А может у моего героя не было туберкулёза?
Странно, но отчёт о вскрытии не найден. Французский патологоанатом Жан Крювелье, проводивший его, сообщил Ференцу Листу:
Вскрытие не дало ответа на вопрос о причине смерти, но лёгкие пострадали меньше, чем сердце. Это болезнь, которую я раньше не видел.
В качестве альтернативы туберкулёзу современные исследователи предполагают наличие у композитора наследственного заболевания: или муковисцидоз, или дефицит альфа-1-антитрипсина. Теоретически все вопросы можно снять с помощью генетического теста. Сердце покойного находится в хрустальной урне в церкви Святого Креста в Варшаве. Однако, польское правительство не даёт разрешение на анализы.
Повлияла ли роковая болезнь композитора и его понимание неизбежности фатального исхода на творчество?
Безусловно. Кажется, Лист подметил, что всё его искусство - это размышления о своей трагической жизни.
Некоторые его прелюдии (из 28-опуса, например) имеют особую, сверхмрачную эмоциональную насыщенность, далеко выходящую за границы музыкальных условностей того времени.
А си-бемоль минорная соната. Как глубоко нужно быть погруженным в безнадёжность, чтобы создать ... нет не монотонно-тягучее Lento третьей части, а стремительно-агонизирующее Presto финала?
К закату жизни красивые мелодии в его сочинениях появляются всё реже, гармонии становятся ещё более дерзкими, импровизации длительнее. Его уникальная игра была калейдоскопом тонких нюансов, оттенков и ритмической свободы. Повторить её было невозможно.
Депрессия, апатия, бессонница стали следствием болезни лёгких и причиной психического расстройства. Тем более поразительно, что ухудшение здоровья совпало с наиболее плодотворным творческим периодом.
Защекоченная свежим воздухом, как от шипучих вин, чихает моя душа, - чихает и весело приговаривает: на здоровье!
Фридрих Ницше. Так говорил Заратустра
Как вы заметили, имя композитора так и не было упомянуто. Думаю, оно вам известно.
Кстати, он не единственный из сочинителей музыки, противостоявший коварным палочкам Роберта Коха. Об этом в следующий раз.

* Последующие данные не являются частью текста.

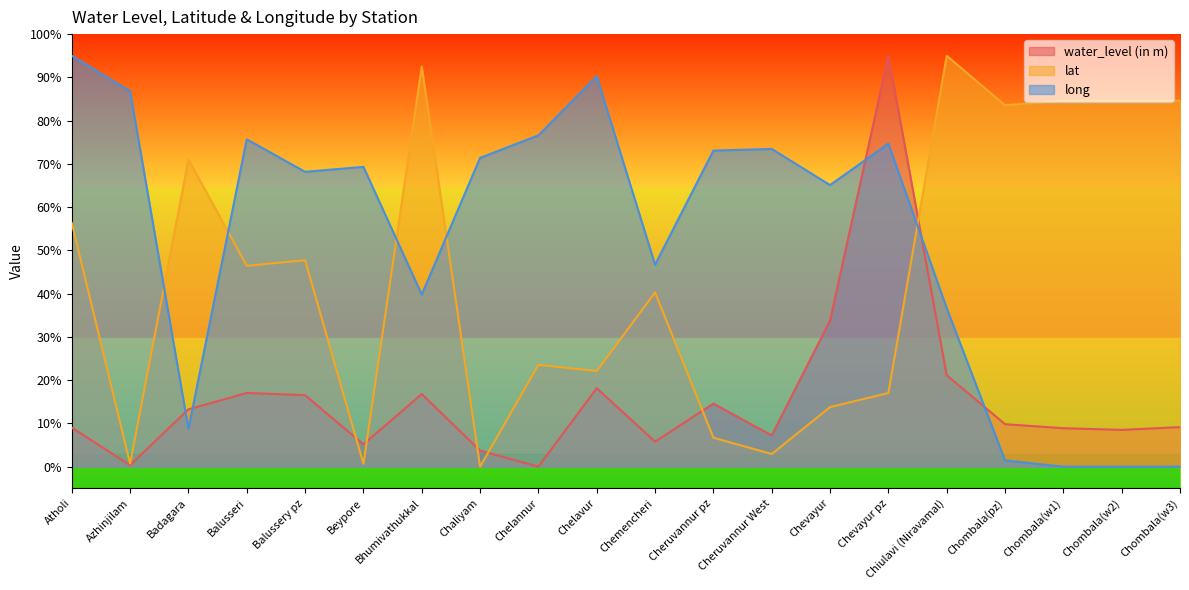

The long series shows 125.4 at Balusseri. True or false?

False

Новым читателям хочу посоветовать к прочтению прошлогоднюю статью "Ария с кашлем" об оперных болезнях трёх героинь и одного героя, который сам виноват. Ссылку вы найдёте в Каталоге всех статей, нарративов и видео канала. Жмите смелее.
Традиционная несмешная байка в заключении:
Считается, что в последние дни жизни к композитору пускали только самых близких друзей. Но также известно саркастическое замечание Полины Виардо о том, что "все знатные парижские дамы считали своим долгом упасть в обморок в его комнате".
Мечты сбываются. Джордж Гордон Байрон.